Greece appears to be entering a state of fragile equilibrium over the next couple of months, at least until the vaccination of the most vulnerable groups has significantly progressed, with epidemiologists focused mostly on the capital region.
The state of the epidemic in the Athens area can be compared to that of Thessaloniki, the second-largest city, in the middle of last autumn.
Prime Minister Kyriakos Mitsotakis said, earlier this week, that Greece may have dealt with the pandemic better than many other countries, but he added “we saw back in November and December that danger lurks at any moment.” He had let it be known that he wouldn't allow the situation to get out of hand because neither the economy nor the health system could handle a surge in new cases. Even with all the restrictions, the economy remains active.
The experts still warn that all decisions about keeping stores and schools open are constantly under review. “If the warning bell rings, we will react promptly. We will not hesitate to close schools again, especially school,” Nikos Sipsas, infectious diseases specialist and Professor at the University of Athens Medical School told Skai TV Saturday.

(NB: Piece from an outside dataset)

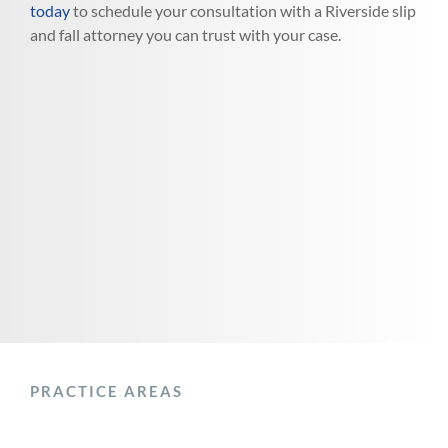
today
to schedule your consultation with a Riverside slip
and fall attorney you can trust with your case.
PRACTICE AREAS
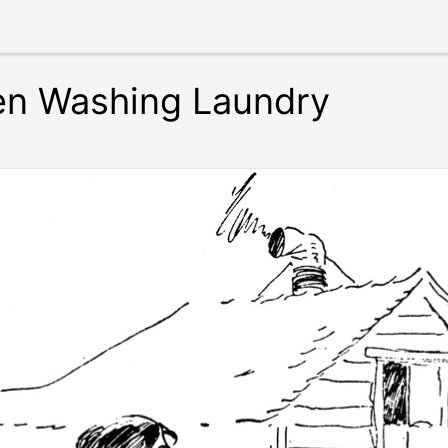
n Washing Laundry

“If necessary, we will do it next week…The danger of an epidemiological explosion still lurks. Everything can turn upside down from day to day,” he added.
Sipsas said February and March will be “epidemiologically unstable months” with measures changing depending on conditions.
“These two months, we will see decisions revised every day. The [advisory] committee tracks the virus. The virus is beating the drums and we are dancing to its beat,” Sipsas said.
This means that even a total lockdown, as happened during March-May 2020, is not out of the question.